Senator DODD: Well, that was the question we raised yesterday. But let me just say that my neighbor and friend from New Hampshire, that Judd Gregg was one of the early people that understood, quite candidly, I say this honestly to you, that understood that the root cause of all of this, more than anything else, was the housing crisis. We had to get to the bottom of the foreclosure issue. And that still is the issue and one that was raised yesterday. Ben Bernanke's been eloquent on the subject matter. So, if we can aggressively address the foreclosure problem, then I think we can be talking about the beginning of the end and don't have to look to more of these things. If we don't do that, then I run the - we run the risk of watching other shoes fall.

INSKEEP: Senator Gregg, are you expecting more...

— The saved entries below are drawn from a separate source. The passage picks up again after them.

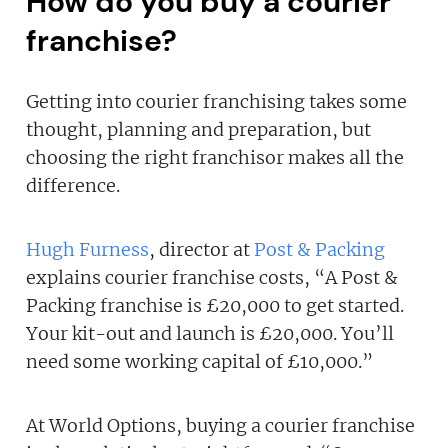
How do you buy a courier
franchise?
Getting into courier franchising takes some
thought, planning and preparation, but
choosing the right franchisor makes all the
difference.
Hugh Furness
, director at
Post & Packing
explains courier franchise costs, “A Post &
Packing franchise is £20,000 to get started.
Your kit-out and launch is £20,000. You’ll
need some working capital of £10,000.”
At World Options, buying a courier franchise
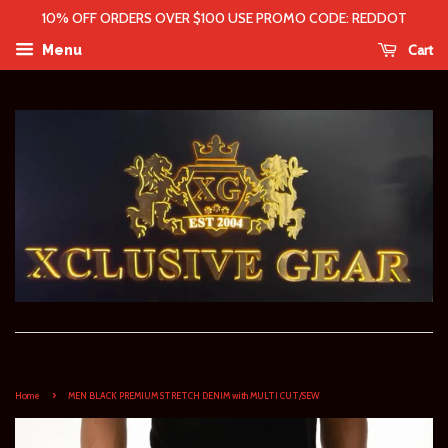
10% OFF ORDERS OVER $100 USE PROMO CODE: REDDOT
Cart
Menu
›
Home
MEN BLACK PREMIUM STRETCH DENIM with MULTI CUT/SEW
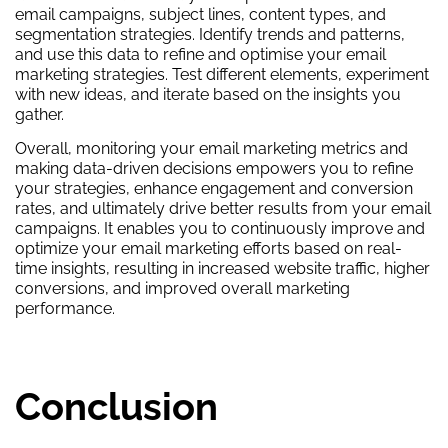
email campaigns, subject lines, content types, and
segmentation strategies. Identify trends and patterns,
and use this data to refine and optimise your email
marketing strategies. Test different elements, experiment
with new ideas, and iterate based on the insights you
gather.
Overall, monitoring your email marketing metrics and
making data-driven decisions empowers you to refine
your strategies, enhance engagement and conversion
rates, and ultimately drive better results from your email
campaigns. It enables you to continuously improve and
optimize your email marketing efforts based on real-
time insights, resulting in increased website traffic, higher
conversions, and improved overall marketing
performance.
Conclusion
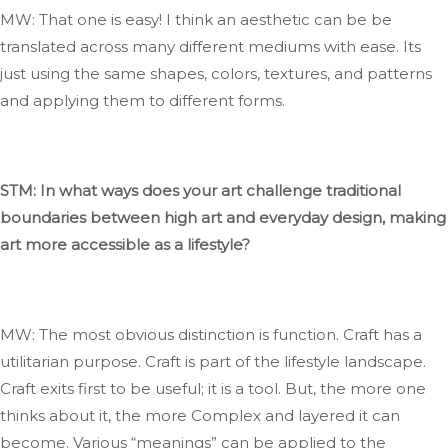
MW: That one is easy
!
I
think an
aesthetic can
be
be
translated
across many different mediums
with ease
.
Its
just using the same shapes, colors, textures, and patterns
and applying them to
different
forms.
STM: In what ways does your art challenge traditional
boundaries between high art and everyday design, making
art more accessible as a lifestyle?
MW: The most
obvious
distinction is function
. Craft
has a
utilitarian purpose
. Craft
is part of the lifestyle landscape
.
Craft
exits
first to be useful; it is a tool
. But
, the more one
thinks about it, the more
Complex
and layered it can
become
. Various
“
meanings
”
can be applied to
the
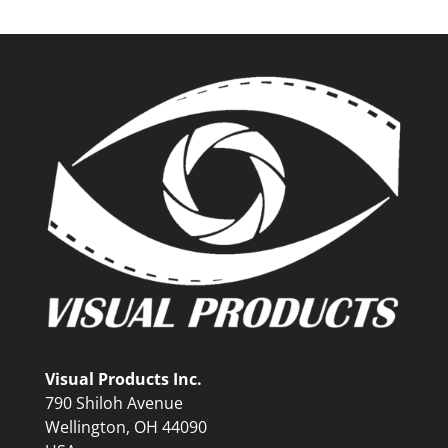
Visual Products Inc.
790 Shiloh Avenue
Wellington, OH 44090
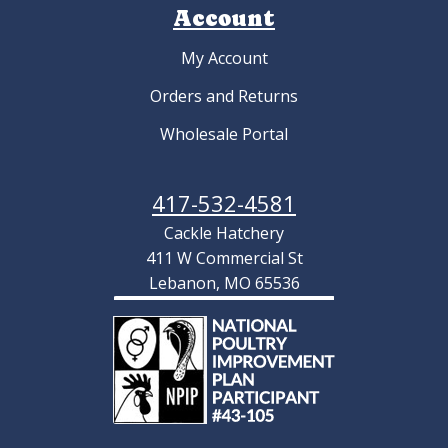
Account
My Account
Orders and Returns
Wholesale Portal
417-532-4581
Cackle Hatchery
411 W Commercial St
Lebanon, MO 65536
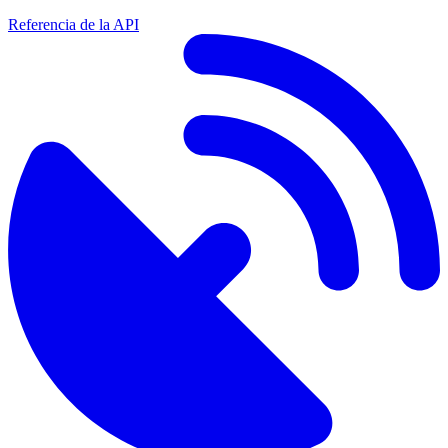
Referencia de la API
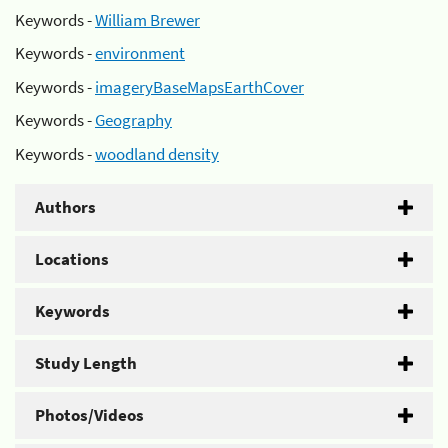
Keywords -
William Brewer
Keywords -
environment
Keywords -
imageryBaseMapsEarthCover
Keywords -
Geography
Keywords -
woodland density
Authors
Locations
Keywords
Study Length
Photos/Videos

Senator GREGG: There are - shoes are different, you know. And first off, let me congratulate Chris Dodd, also, for his leadership and Dick Shelby's leadership in putting together the package that addressed the Fannie Mae, Freddie Mac issue, which...

INSKEEP: We've just got a few seconds, Senator Gregg, but please let us know about the different shoes.

Senator GREGG: I don't see any shoes out there that meet the standards of Freddie Mac, Fannie Mae, or AIG.

Senator DODD: I agree with that.

INSKEEP: Meaning there won't be another huge, huge bailout of this kind. You don't see one on the horizon?

Senator GREGG: I don't see any entities out there that appear to be in trouble that meet this type of standard. That they would melt down the entire system if they went under.

INSKEEP: Senator Gregg, thanks very much.

Senator GREGG: Some banks, regional banks or others, but nothing the size of AIG or Lehman Brothers or Merrill Lynch.

INSKEEP: Gentlemen, thanks to you both.

Senator GREGG: Thank you.

INSKEEP: Judd Gregg is a Republican senator from New Hampshire. Chris Dodd is a Democrat from Connecticut. They're both senior members of the Senate. They were both briefed last night on the federal government's plan to loan money to and effectively take over American Insurance Group.